L’existence serait-elle si absurde qu’elle n’ait de sens qu’en direction d’un cimetière déjà surpeuplé ? Subsiste-t-il une once de cette capacité d’émerveillement devant la vie, qui conjurerait l’absurde ? Est-on encore capable de l’attente irrépressible de voir à tout instant surgir toute chose ? Je m’étonne toujours qu’il y ait des gens qui ne s’étonnent de rien. Épictète le dit dans les Entretiens : “Il y a des gens qui, comme les bêtes, ne s’inquiètent de rien, que de l’herbe”. À quelle source puiseraient-ils l’émerveillement ? 
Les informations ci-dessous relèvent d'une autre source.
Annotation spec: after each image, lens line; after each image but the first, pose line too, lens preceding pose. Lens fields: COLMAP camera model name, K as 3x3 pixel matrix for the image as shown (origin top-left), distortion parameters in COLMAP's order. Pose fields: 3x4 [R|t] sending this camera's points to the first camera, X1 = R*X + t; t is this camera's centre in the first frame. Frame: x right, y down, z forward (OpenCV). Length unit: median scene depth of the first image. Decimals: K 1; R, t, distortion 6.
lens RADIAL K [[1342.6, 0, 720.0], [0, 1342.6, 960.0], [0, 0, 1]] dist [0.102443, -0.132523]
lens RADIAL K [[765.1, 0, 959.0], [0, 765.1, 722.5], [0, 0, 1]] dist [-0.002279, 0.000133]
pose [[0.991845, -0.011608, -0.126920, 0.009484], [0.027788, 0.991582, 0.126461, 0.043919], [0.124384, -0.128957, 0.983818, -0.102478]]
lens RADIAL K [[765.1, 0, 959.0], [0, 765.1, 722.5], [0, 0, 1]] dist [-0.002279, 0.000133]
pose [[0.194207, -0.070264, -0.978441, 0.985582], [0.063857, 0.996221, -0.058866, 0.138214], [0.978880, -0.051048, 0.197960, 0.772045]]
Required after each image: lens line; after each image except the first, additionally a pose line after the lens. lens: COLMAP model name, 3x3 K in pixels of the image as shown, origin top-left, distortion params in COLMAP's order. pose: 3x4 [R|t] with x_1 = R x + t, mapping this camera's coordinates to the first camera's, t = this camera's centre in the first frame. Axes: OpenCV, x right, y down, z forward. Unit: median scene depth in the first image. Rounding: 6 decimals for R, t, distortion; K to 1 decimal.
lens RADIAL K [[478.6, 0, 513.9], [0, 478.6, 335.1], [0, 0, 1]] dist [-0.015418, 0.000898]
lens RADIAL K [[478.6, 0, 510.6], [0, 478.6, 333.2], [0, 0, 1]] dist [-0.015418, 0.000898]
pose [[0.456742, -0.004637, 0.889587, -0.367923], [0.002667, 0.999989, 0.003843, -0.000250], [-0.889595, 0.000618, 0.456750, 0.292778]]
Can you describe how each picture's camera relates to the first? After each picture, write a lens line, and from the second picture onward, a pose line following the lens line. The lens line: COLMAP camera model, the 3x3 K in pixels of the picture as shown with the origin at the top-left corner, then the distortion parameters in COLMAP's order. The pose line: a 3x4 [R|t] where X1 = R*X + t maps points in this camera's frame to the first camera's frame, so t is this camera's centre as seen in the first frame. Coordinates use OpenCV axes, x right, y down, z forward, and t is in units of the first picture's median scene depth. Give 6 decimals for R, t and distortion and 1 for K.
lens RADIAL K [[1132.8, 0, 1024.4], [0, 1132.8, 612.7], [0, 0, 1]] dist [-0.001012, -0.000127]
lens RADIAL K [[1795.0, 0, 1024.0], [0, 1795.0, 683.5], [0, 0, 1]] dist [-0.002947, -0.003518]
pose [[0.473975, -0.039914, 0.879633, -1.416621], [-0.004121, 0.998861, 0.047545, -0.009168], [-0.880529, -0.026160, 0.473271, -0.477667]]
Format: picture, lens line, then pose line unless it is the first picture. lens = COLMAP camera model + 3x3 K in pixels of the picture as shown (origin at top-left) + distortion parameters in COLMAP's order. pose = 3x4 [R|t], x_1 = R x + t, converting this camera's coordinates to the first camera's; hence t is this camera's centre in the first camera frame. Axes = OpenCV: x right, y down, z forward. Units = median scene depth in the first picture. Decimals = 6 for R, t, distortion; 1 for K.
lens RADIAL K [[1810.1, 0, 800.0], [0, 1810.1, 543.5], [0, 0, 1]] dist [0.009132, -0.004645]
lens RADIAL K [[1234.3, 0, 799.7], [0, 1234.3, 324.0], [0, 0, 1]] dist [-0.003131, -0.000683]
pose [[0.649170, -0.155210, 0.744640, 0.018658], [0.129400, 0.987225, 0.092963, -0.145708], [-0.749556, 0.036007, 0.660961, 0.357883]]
L’avenir, dont personne ne sait où il se trouve, serait, selon la formule d'Homère, “sur les genoux des dieux”. Les dieux eux-mêmes sont sur les genoux, depuis des lustres. Vous comprendrez que je prête encore l’oreille, en dépit du tsunami de la sécularisation, à ce pape qui nous parle à la façon des prophètes de l’Ancien Testament. Le premier souhait que je formule pour vous, à l’aube de l’année nouvelle, est que vous perceviez, pour vous en étonner, ce miracle qui nous est donné dans ces temps chaotiques.